An Ash Wednesday Sermon
Year B, , 2 /18/15
Joel 2:1-2,12-17; Psalm 51:1-17;
2 Corinthians
5:20b-6:10; Matthew 6:1-6, 16-21
E. Stanley
Jones was a missionary in India. While there, he established a Christian
Ashram. An Ashram is a sort of spiritual community and retreat center. Jones
recounted this story:
In the Ashram, we gave the servants, including the sweeper, a holiday one day each week, and we volunteered to do their jobs for them. The sweeper’s job included the cleaning of the latrines before the days of flush toilets. No one would touch that job but an outcaste [the lowest of the low in the Indian caste system], but we volunteered.
One day I said to a Brahmin [upper caste] convert who was hesitating to volunteer: ‘Brother, when are you going to volunteer?’ He shook his head slowly and said: ‘Brother Stanley, I’m converted, but I’m not converted that far.’
“I’m
converted, but I’m not converted that far.” You’ve got to appreciate the honesty.

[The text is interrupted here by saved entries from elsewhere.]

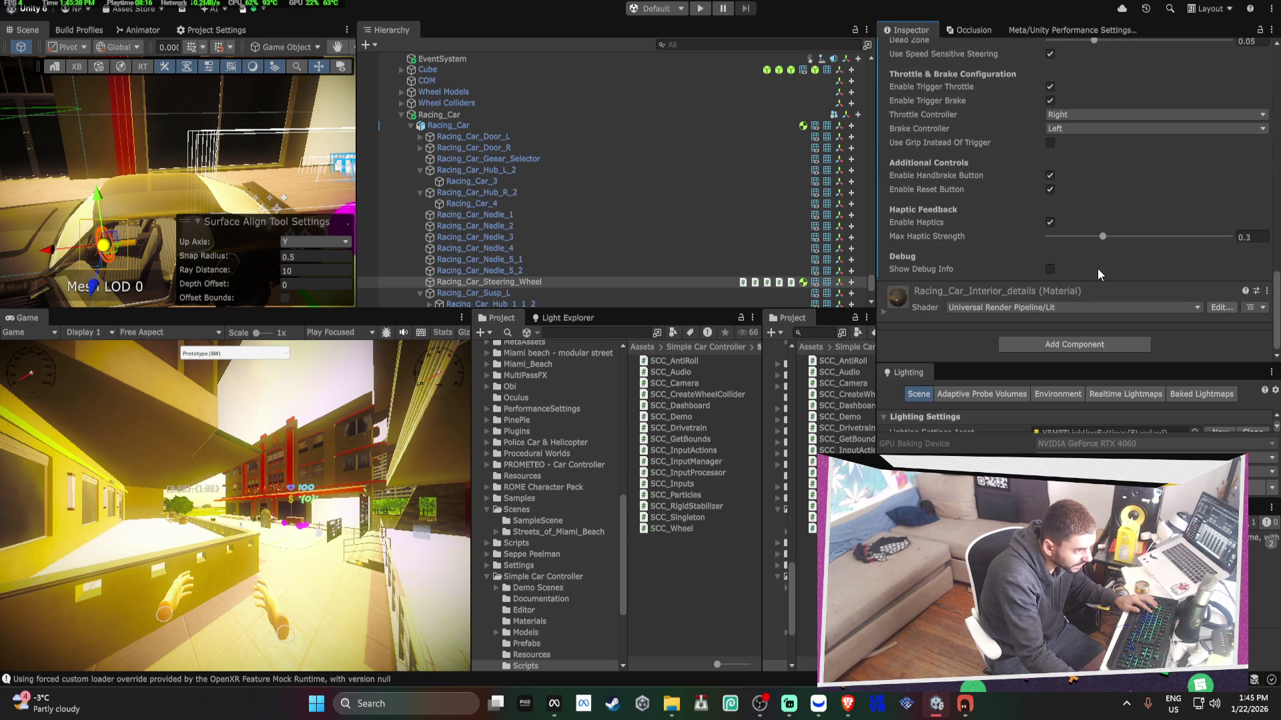
scroll(1094, 266, "up", 8)
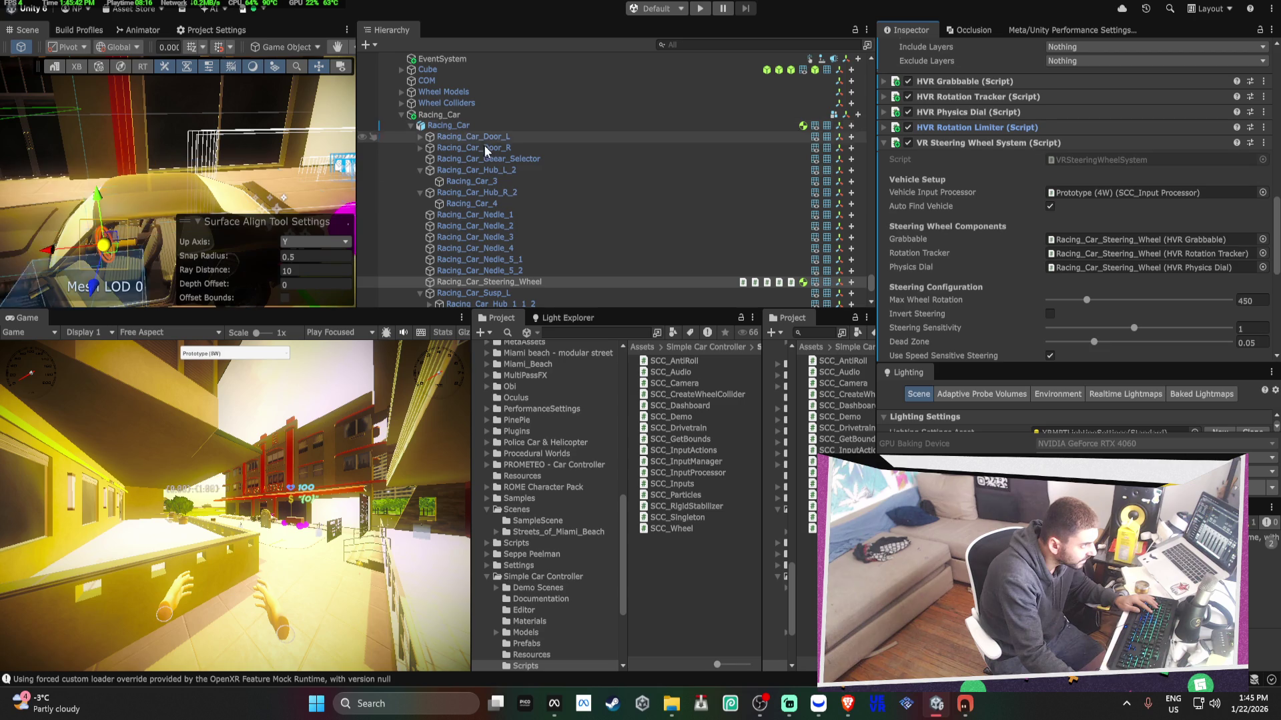
scroll(517, 171, "up", 2)
left_click(461, 102)
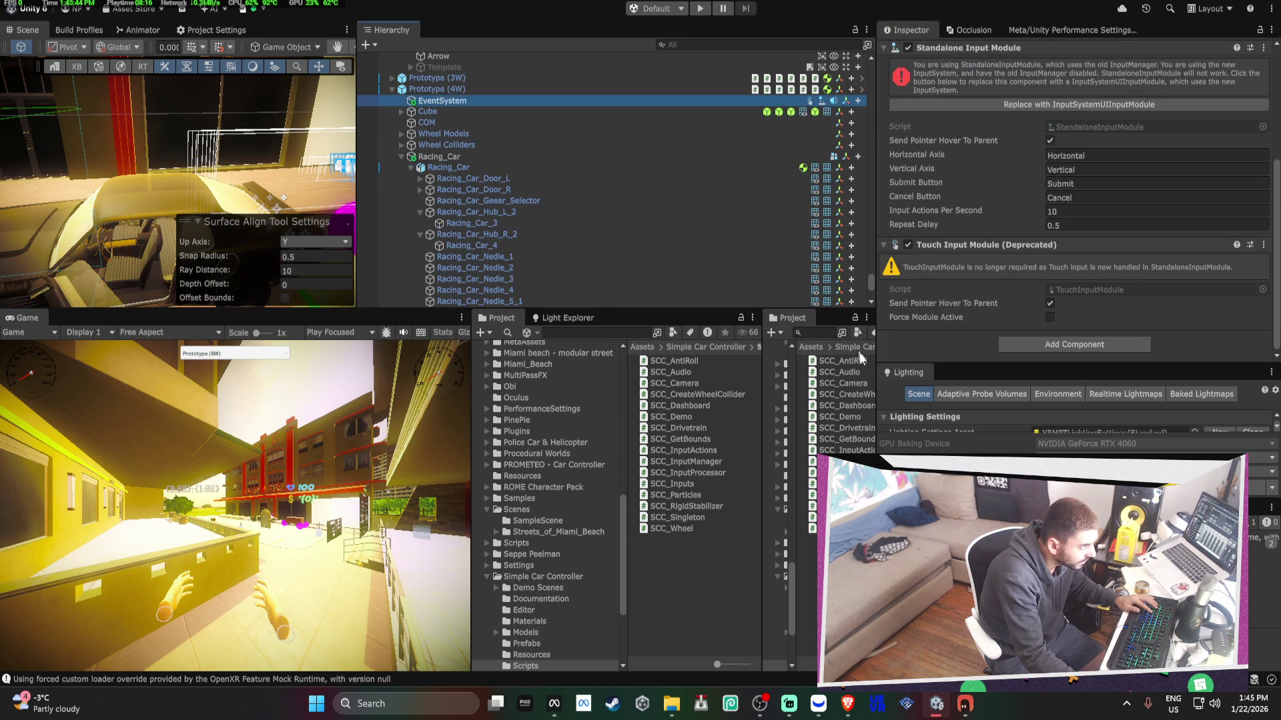
- Ask Bezi: 'so do i need this even system on the objject to turn on a'
left_click(978, 703)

Here we are again - Ash Wednesday, the beginning of Lent. This is the time in
the spiritual rhythm of the church year when we take an honest look at the
state of our faith and ask ourselves, How far am I converted? Is my conversion
limited? What limits it? What holds me back from loving God with my whole
heart, mind and strength? From loving my neighbor as myself? Do I live each day
shaped by the knowledge that God’s kingdom has broken into the world and into
my life; God’s kingdom of love, truth and joy; justice, freedom and peace. I’m
converted, but I’m not converted that far.
Where am I
storing my treasure? Am I caught up in the madness of accumulating more and
more or am I learning to let go, learning to give more and more? I’m
converted, but I’m not converted that far.
Am I dying
to self so I can enter more fully into the joy of God and live for others? Do I
see every person I meet, every encounter, as a gift? I’m converted, but I’m
not converted that far.
Do I receive
each day with expectancy? Have I made peace? Is there forgiveness I have yet to
give? Forgiveness I have yet request or accept? I’m converted, but I’m not
converted that far.
In the
reading from 2 Corinthians, we are told that, for our sake, God made Jesus to
be sin - he who knew no sin. Jesus took on our humanity and, in so doing, took
on the end result of human sin disconnectedness, brokenness, suffering, and
death. He defeated Sin and Death and everything in-between. Now, by the power
of his victory, in him we can become the righteousness of God.
To be the
righteousness of God means to live according to our original purpose - right
with God, right with one another, to be free to live in the direction of our
truest joy.
This is the
Gospel. This is the Gift (which is what grace means in the passage). But, we
are free to live into that gift or to not live into it. We can receive it in
vain - to no effect. We are converted, but not converted that far.
Paul
encourages us - entreats us - to be converted farther, to become the righteousness
of God.
Now is the
acceptable time; now is the day of salvation. The gift is free, but the full
experience of it depends on openness and preparedness.
I want to
suggest briefly five things we can do to enter more fully into God’s purpose
for us:
1. Pray – Set aside five to ten minutes a day during Lent for
prayer. Try doing Morning Prayer. If your time is too tight for that, try doing
the Daily Devotions on pages 137 – 140 in the Prayer Book. Or try sitting
quietly and repeating the Jesus Prayer: “Lord Jesus Christ, Son of God, have
mercy on me.”
2. Read the Bible – Pick up one of the Day By Day booklets
(or some other Lenten devotional guide) and read the lessons each day along
with the meditation. Read the Gospel of Mark during Lent.
3. Find someone you can talk to about what you are learning
in prayer and scripture.
4. Act on what you know – serve others, love with abandon,
seek the welfare of the least of those around you. Develop a specific “action
plan” for serving others during Lent. Serve the poor. Give more financially to
aid the poor. Think of people you know who could use some encouragement and
visit them or send them a card.
5. Reconcile. Seek reconciliation with a person who you need
to forgive or of whom you need to ask forgiveness. Or reach out to a person
from whom you have grown distant.
During Lent,
let us never forget that the gift of God’s grace is free. But let us look
carefully at where we have fallen short, and at what hinders us from receiving
more of the gift and from living it more with those around us.
We will be
reminded again, in a few minutes, that life is short and that we are not our
own.
“Remember
that you are dust and to dust you shall return.”
We are
converted, but not converted that far.
Now is the
acceptable time; now is the day of salvation.